VELOCITY INTEGRAL BRACKETS FOR A ONE-COMPONENT SYSTEM WITH SMALL INTERACTION
Keywords:
integral brackets, Sonine polynomials, Landau collision integral, one-component system, small interaction.Abstract
The standard and widely used approach to the description of the hydrodynamic stage of the system evolution is the Chapman–Enskog method, in the framework of which the system distribution function is calculated in a perturbation theory in small gradients. The system kinetic coefficients are calculated on the basis of the obtained first-order-in-gradients distribution function, the temperature and velocity parts of which are the solutions of Fredholm integral equations of the first kind. In the literature it is considered that the standard approach to the solution of the corresponding integral equations is an approximate search for their solution with the help of the Galerkin method based on an artificially truncated Sonine polynomial expansion.

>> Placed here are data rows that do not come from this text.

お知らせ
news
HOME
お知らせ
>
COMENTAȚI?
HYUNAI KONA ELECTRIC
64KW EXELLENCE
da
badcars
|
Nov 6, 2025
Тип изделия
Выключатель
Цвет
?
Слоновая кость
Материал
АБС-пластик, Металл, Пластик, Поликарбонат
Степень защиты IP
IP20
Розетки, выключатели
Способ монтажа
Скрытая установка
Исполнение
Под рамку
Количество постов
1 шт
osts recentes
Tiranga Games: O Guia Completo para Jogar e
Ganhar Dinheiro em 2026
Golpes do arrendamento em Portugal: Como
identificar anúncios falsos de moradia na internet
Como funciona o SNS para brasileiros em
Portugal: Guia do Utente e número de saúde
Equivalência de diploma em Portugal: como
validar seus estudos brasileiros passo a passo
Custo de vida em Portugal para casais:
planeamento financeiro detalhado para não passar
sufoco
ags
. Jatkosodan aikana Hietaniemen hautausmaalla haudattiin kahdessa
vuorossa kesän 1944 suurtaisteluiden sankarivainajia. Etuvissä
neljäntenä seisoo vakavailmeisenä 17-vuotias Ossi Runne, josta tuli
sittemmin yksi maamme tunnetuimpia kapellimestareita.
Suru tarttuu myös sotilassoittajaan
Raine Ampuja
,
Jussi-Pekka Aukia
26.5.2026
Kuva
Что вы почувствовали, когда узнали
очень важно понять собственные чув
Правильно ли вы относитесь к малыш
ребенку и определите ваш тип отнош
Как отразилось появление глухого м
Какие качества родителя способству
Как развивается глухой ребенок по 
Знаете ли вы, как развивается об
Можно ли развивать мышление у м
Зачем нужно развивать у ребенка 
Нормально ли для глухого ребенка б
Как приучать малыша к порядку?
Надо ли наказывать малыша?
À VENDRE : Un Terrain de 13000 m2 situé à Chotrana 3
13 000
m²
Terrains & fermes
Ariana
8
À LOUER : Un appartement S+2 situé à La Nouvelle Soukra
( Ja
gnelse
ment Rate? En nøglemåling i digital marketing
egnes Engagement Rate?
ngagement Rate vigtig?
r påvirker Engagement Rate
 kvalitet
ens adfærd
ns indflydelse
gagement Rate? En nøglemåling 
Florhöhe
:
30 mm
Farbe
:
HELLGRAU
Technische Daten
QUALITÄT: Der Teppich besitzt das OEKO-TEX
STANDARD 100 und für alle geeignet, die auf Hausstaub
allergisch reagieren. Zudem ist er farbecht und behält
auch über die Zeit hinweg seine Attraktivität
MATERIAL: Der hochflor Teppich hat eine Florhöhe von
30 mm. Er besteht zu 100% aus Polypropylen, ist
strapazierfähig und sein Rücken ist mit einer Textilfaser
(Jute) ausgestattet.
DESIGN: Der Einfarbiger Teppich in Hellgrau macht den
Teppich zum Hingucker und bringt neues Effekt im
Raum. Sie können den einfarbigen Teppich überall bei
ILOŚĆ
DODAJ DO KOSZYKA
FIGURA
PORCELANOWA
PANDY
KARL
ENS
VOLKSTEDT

The so-called integral brackets are needed in order to calculate the coefficients multiplying the polynomials, and the calculation of the integral brackets is the most cumbersome stage of the kinetic coefficient calculation. In the literature it is assumed that the solution of a Fredholm equation of the first kind converges fast with increasing number of polynomials, that is why the corresponding analytical solutions are often restricted to the one- or two-polynomial approximations. However, for a number of systems the numerical investigation of the corresponding convergence is made on the basis of the corresponding numerical calculations for many-polynomial approximations. We do not know any works where the corresponding numerical investigation would be provided for a system with small interaction described by the Landau kinetic equation which contains the Landau collision integral.
In our previous paper, we calculated the so-called temperature integral brackets for a one-component system with small interaction up to the thirteen-polynomial approximation; the corresponding integral brackets are needed in order to calculate the system thermal conductivity. In this paper, we calculate the so-called velocity integral brackets for a one-component system with small interaction up to the thirteen-polynomial approximation, the corresponding integral brackets are needed in order to calculate the system viscosity. The obtained results are important for a further numerical investigation of the convergence of the solutions for the system thermal conductivity and viscosity with increasing number of polynomials. The corresponding numerical investigation with a detailed calculation of the first-order-in-gradients distribution function may be given in another paper.